4. PORRIDGE AND OATMEAL
Porridge and oatmeal make the ultimate pre-workout breakfast. This pre-workout food contains complex carbohydrates and is also a great source of the soluble fibre, beta-glucan. By consuming oats around 2 hours before a workout, you’ll be able to satisfy your hunger throughout your workouts whilst getting a great source of slow-releasing energy. Try adding a scoop of protein powder to your porridge. That way you’ll also get a great source of protein and amino acids.
5. FRUIT SMOOTHIES
Many people think fruit smoothies are great tasting and super-healthy. Whilst smoothies do provide a series of micronutrients that are beneficial for health and well-being, they’re also full of sugars, including fructose. This means that smoothies are often high in calories and what are often mistaken as drinks are actually meal replacements. However, consuming a fruit smoothie pre-workout is a great pre-workout meal option that can provide you with a good source of fast-acting glucose.
6. WHOLEGRAIN BREAD, SWEET POTATO AND BROWN RICE
Wholegrain Bread, sweet potato, and brown rice are great sources of complex carbohydrates that should be consumed around 2-3 hours pre-workout. Combining these foods with a good source of protein means you’ll get a good source of slow-releasing energy to fuel you throughout a whole workout. Carbohydrates should be consumed by all those physically active but in particular those who carry out regular endurance activities such as cycling and running.
7. APPLE WEDGES AND PEANUT BUTTER
Enjoying sliced apple wedges with a small spread of peanut butter is tasty before a workout food. It’s perfect for consuming around 30 minutes before a workout.
Omelettes made using whole eggs and egg whites are a great source of muscle-building protein and amino acids.

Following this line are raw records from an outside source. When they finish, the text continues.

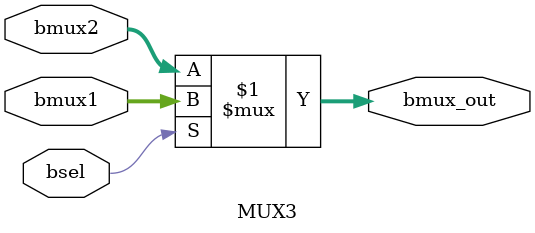
<source format=v>
`timescale 1ns / 1ps
module MUX3 (bsel, bmux1, bmux2, bmux_out);

input [15:0] bmux1, bmux2;
input bsel;
output  [15:0] bmux_out;

    assign bmux_out = (bsel)? bmux1:bmux2;

endmodule
</source>
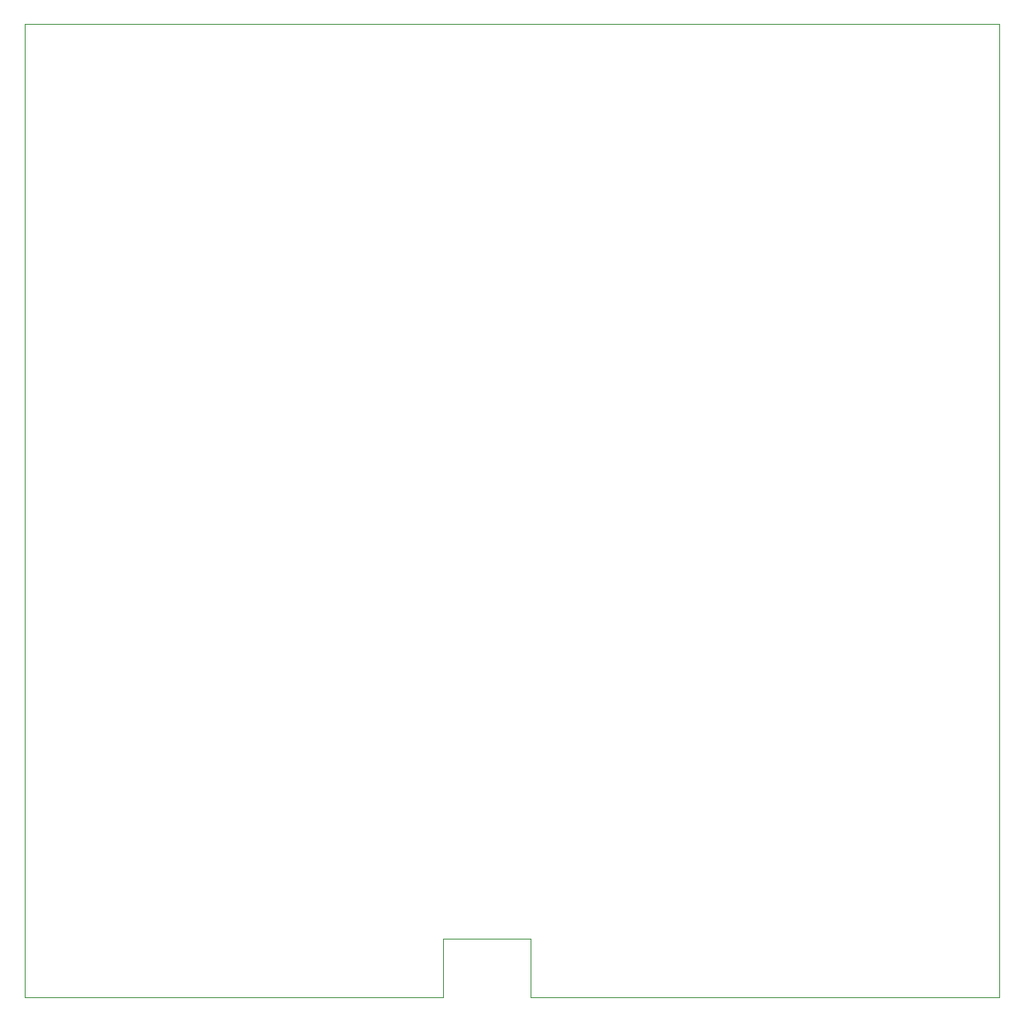
<source format=gbr>
%TF.GenerationSoftware,KiCad,Pcbnew,8.0.0*%
%TF.CreationDate,2024-03-30T13:43:14+01:00*%
%TF.ProjectId,schematic-main_HCU,73636865-6d61-4746-9963-2d6d61696e5f,rev?*%
%TF.SameCoordinates,Original*%
%TF.FileFunction,Profile,NP*%
%FSLAX46Y46*%
G04 Gerber Fmt 4.6, Leading zero omitted, Abs format (unit mm)*
G04 Created by KiCad (PCBNEW 8.0.0) date 2024-03-30 13:43:14*
%MOMM*%
%LPD*%
G01*
G04 APERTURE LIST*
%TA.AperFunction,Profile*%
%ADD10C,0.050000*%
%TD*%
G04 APERTURE END LIST*
D10*
X91900000Y-151800000D02*
X49000000Y-151800000D01*
X49000000Y-151800000D02*
X49000000Y-51900000D01*
X91900000Y-145800000D02*
X100900000Y-145800000D01*
X100900000Y-151800000D02*
X149000000Y-151800000D01*
X100900000Y-151800000D02*
X100900000Y-145800000D01*
X149000000Y-51900000D02*
X149000000Y-151800000D01*
X149000000Y-51900000D02*
X49000000Y-51900000D01*
X91900000Y-151800000D02*
X91900000Y-145800000D01*
M02*

</source>
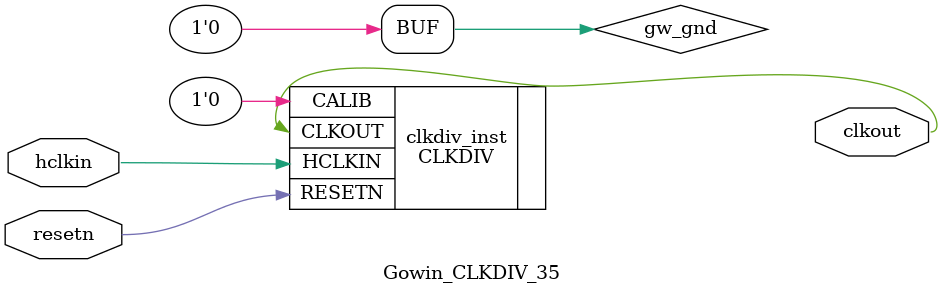
<source format=v>

module Gowin_CLKDIV_35 (clkout, hclkin, resetn);

output clkout;
input hclkin;
input resetn;

wire gw_gnd;

assign gw_gnd = 1'b0;

CLKDIV clkdiv_inst (
    .CLKOUT(clkout),
    .HCLKIN(hclkin),
    .RESETN(resetn),
    .CALIB(gw_gnd)
);

defparam clkdiv_inst.DIV_MODE = "3.5";
defparam clkdiv_inst.GSREN = "false";

endmodule //Gowin_CLKDIV_35

</source>
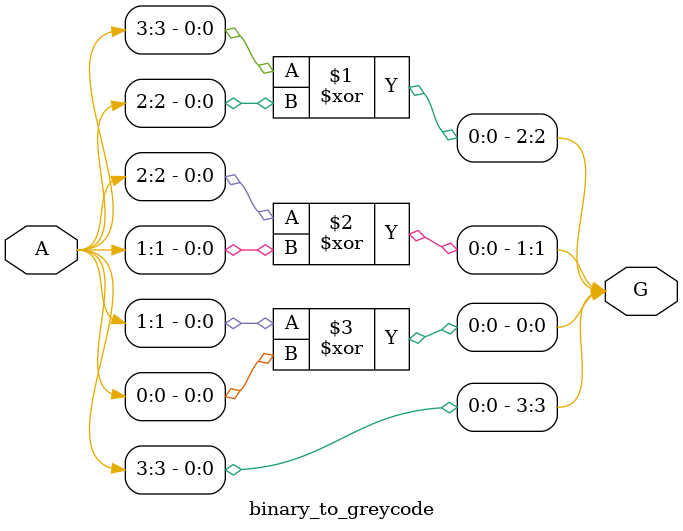
<source format=v>
`timescale 1ns / 1ps


module binary_to_greycode(A,G);
input [3:0]A;
output [3:0]G;

assign G[3]=A[3];
assign G[2]=A[3]^A[2];
assign G[1]=A[2]^A[1];
assign G[0]=A[1]^A[0];
endmodule

</source>
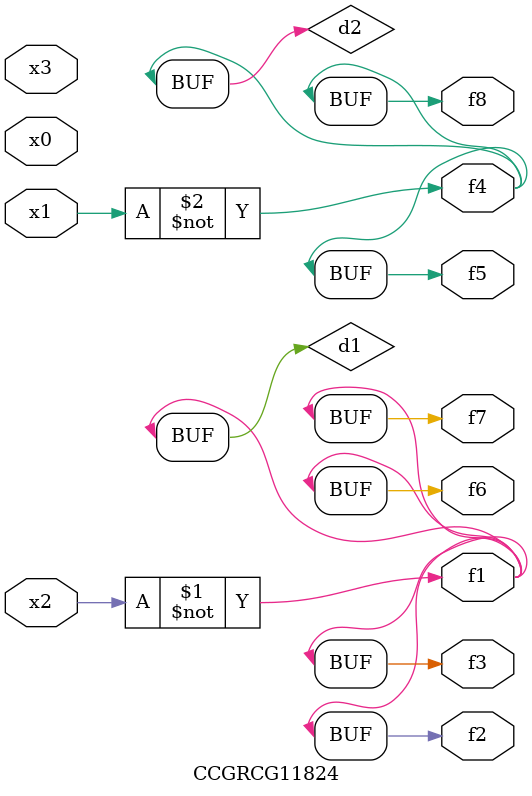
<source format=v>
module CCGRCG11824(
	input x0, x1, x2, x3,
	output f1, f2, f3, f4, f5, f6, f7, f8
);

	wire d1, d2;

	xnor (d1, x2);
	not (d2, x1);
	assign f1 = d1;
	assign f2 = d1;
	assign f3 = d1;
	assign f4 = d2;
	assign f5 = d2;
	assign f6 = d1;
	assign f7 = d1;
	assign f8 = d2;
endmodule

</source>
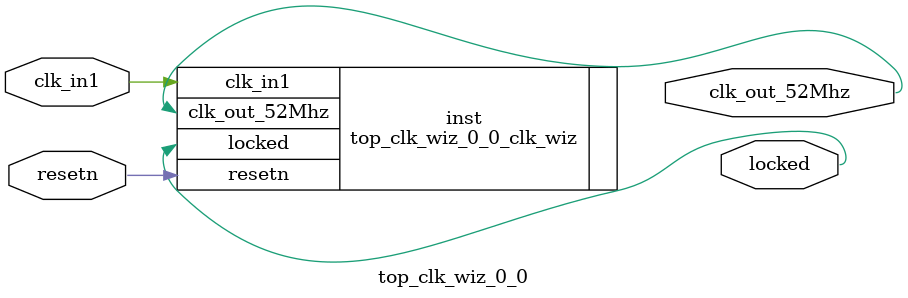
<source format=v>


`timescale 1ps/1ps

(* CORE_GENERATION_INFO = "top_clk_wiz_0_0,clk_wiz_v6_0_14_0_0,{component_name=top_clk_wiz_0_0,use_phase_alignment=false,use_min_o_jitter=true,use_max_i_jitter=false,use_dyn_phase_shift=false,use_inclk_switchover=false,use_dyn_reconfig=false,enable_axi=0,feedback_source=FDBK_AUTO,PRIMITIVE=PLL,num_out_clk=1,clkin1_period=10.000,clkin2_period=10.000,use_power_down=false,use_reset=true,use_locked=true,use_inclk_stopped=false,feedback_type=SINGLE,CLOCK_MGR_TYPE=NA,manual_override=false}" *)

module top_clk_wiz_0_0 
 (
  // Clock out ports
  output        clk_out_52Mhz,
  // Status and control signals
  input         resetn,
  output        locked,
 // Clock in ports
  input         clk_in1
 );

  top_clk_wiz_0_0_clk_wiz inst
  (
  // Clock out ports  
  .clk_out_52Mhz(clk_out_52Mhz),
  // Status and control signals               
  .resetn(resetn), 
  .locked(locked),
 // Clock in ports
  .clk_in1(clk_in1)
  );

endmodule

</source>
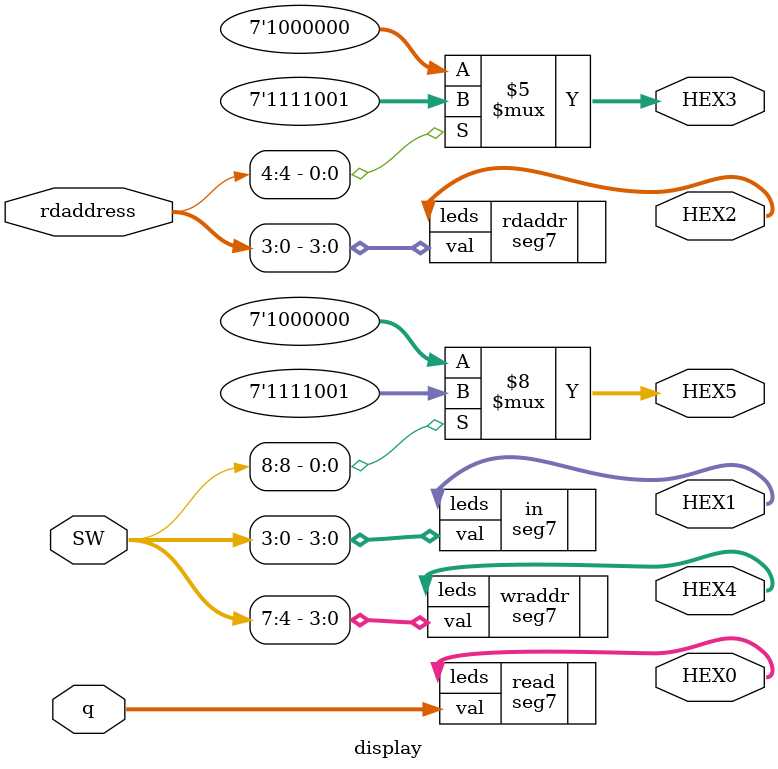
<source format=sv>
module display(SW, HEX0, HEX1, HEX2, HEX3, HEX4, HEX5, q, rdaddress);
	input logic [9:0] SW;
	input logic [4:0] rdaddress;
	input logic [3:0] q;
	output logic [6:0] HEX0, HEX1, HEX2, HEX3, HEX4, HEX5;
	
	// display the read value
	seg7 read(.val(q), .leds(HEX0));
	
	// display the unit digit of the read address
	seg7 rdaddr(.val(rdaddress[3:0]), .leds(HEX2));
	
	// display the input value
	seg7 in(.val(SW[3:0]), .leds(HEX1));
	
	// display the unit digit of the write address
	seg7 wraddr(.val(SW[7:4]), .leds(HEX4));
	
	always_comb begin
	   // display the ten digit of the write address
		if (SW[8] == 1)
			HEX5 = 7'b1111001; // 1
		else
			HEX5 = 7'b1000000; // 0
		// display the ten digit of the read address
		if (rdaddress[4] == 1)
			HEX3 = 7'b1111001; // 1
		else
			HEX3 = 7'b1000000; // 0
	end
endmodule

</source>
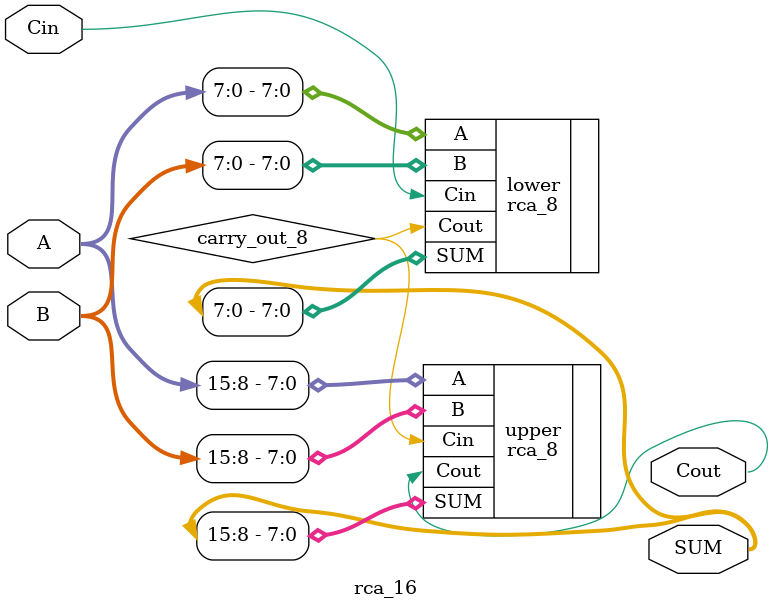
<source format=v>
module rca_16(
    input [15:0] A,
    input [15:0] B,
    input Cin,
    output [15:0] SUM,
    output Cout
);
    wire carry_out_8;

    rca_8 lower(
        .A(A[7:0]),
        .B(B[7:0]),
        .Cin(Cin),
        .SUM(SUM[7:0]),
        .Cout(carry_out_8)
    );

    rca_8 upper(
        .A(A[15:8]),
        .B(B[15:8]),
        .Cin(carry_out_8),
        .SUM(SUM[15:8]),
        .Cout(Cout)
    );
endmodule

</source>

Omelettes should be consumed 2-3 hours before a workout to avoid muscle catabolism and promote muscle growth.
9. HOMEMADE PROTEIN BARS
Homemade protein bars are super easy to make and perfect for a quick on the go pre-workout food. What’s more, you can control the content making bars that are high in carbohydrates and protein or low in carbohydrates and high in protein.
10. PROTEIN SHAKES
If you’re on the go and in a hurry or none of the above appeal to you, a quick protein shake can solve your pre-workout problems. By consuming a shake with a good source of fast-releasing protein, such as whey protein with simple carbohydrates like maltodextrin powder, you can get all the pre-workout nutrients you need in a matter of minutes.
Our bodies use carbohydrates and glycogen as the first source of fuel. This is because carbohydrates and stored glycogen can be converted into ATP (adenoise triphosphate, i.e. energy) faster than protein and fat. Therefore, filling up your glycogen stores pre-workout will mean you’ll have more energy to perform at your best.
When we exercise, glycogen stores are quickly used up and depleted, so the body looks for new sources of energy – our muscles. By breaking down hard-earned muscle, the body can utilise amino acids for energy. This is bad, as it puts our bodies into a catabolic state, which can prevent muscle growth and recovery.
Eating the right foods pre-workout means you won’t only top up your glycogen stores, but by eating a good source of protein, you’ll also be able to promote muscle-protein synthesis and create an anabolic environment in the body.